At the onset of the 2020 Sulfur Cap, it could be expected that those with scrubbers will indeed benefit from using lower cost HFO. Additionally, they also could attract charterers willing to pay a premium, which according to Gibson, appear to be developing a preference for equipped vessels.
However, as time goes on and more vessels are expected to install scrubbers, the price gap between fuels will likely narrow, and the increasing maintenance costs begin to add up. All of this erodes the competitive advantage of the first movers and therefore benefits will likely shrink over time.
The expected increasing price gap between fuels appears to be one of the biggest arguments for installing scrubbers. If there is a compliant fuel shortage and prices spike as a result, those with scrubbers will be in a very enviable position.

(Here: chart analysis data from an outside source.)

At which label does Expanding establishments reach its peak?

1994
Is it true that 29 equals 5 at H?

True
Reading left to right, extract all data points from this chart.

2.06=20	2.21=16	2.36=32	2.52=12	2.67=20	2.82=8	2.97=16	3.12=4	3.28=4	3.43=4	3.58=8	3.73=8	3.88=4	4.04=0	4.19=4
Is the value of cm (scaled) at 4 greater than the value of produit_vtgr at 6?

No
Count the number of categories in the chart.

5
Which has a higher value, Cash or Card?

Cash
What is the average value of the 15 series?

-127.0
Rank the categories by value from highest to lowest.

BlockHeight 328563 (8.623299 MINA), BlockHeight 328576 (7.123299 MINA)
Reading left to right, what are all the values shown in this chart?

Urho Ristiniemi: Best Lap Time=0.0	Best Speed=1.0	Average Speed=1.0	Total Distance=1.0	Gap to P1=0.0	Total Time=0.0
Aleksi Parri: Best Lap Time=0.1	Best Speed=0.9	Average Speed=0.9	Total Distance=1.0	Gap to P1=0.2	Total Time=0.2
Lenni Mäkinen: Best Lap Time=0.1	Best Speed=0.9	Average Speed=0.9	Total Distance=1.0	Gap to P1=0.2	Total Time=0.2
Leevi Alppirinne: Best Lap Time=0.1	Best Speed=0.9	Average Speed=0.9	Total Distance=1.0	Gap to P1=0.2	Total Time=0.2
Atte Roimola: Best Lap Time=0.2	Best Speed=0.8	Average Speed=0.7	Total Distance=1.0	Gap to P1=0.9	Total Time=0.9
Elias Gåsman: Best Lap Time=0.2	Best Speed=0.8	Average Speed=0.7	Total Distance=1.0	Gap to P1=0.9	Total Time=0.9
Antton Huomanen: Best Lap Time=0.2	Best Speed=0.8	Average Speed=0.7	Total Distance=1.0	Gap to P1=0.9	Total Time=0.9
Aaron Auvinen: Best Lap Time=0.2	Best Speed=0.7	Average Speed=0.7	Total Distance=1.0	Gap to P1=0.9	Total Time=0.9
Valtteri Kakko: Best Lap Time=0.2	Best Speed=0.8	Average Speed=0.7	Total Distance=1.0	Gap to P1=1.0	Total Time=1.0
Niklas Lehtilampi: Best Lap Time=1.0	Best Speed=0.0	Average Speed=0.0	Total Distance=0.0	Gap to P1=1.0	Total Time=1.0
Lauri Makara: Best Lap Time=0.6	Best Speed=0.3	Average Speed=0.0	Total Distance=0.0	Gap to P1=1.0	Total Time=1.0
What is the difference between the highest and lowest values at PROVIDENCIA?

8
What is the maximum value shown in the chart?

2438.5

But, as Dr. Adland argues this is neither guaranteed nor sustainable. In fact, he contends that the price gap may actually narrow over time beyond what we currently see now.
Furthermore, it has been pointed out in the past that refiners chase margins thus large price increases for compliant fuels will likely be met with an increasing supply as refiners attempt to capitalize. As analysts have noted, the capacity is out there to supply the fuel, so it comes down to refinery utilization.
Additionally, While pre-2020 scrubber installation slots are reaching capacity some believe that eventually one-third of the global fleet will eventually have these systems installed. If that does come to fruition this will be another way for the price gap between fuels to narrow over the coming years. As demand between the two fuels equalize, so too will the prices.
Therefore, it looks as though those with scrubbers may indeed have a window for increased profitability over those without, but I hesitate to believe they will lead to what DHT termed "super profits". Additionally, that window may close more quickly than they would like and in the end, they are left with aging equipment which will require greater maintenance and impose more wear and tear on a vessel as they see a competitive advantage shrink.
Yes, at the onset of the 2020 Sulfur Cap, those with scrubbers will be at an advantage, but just how much and for how long is another story.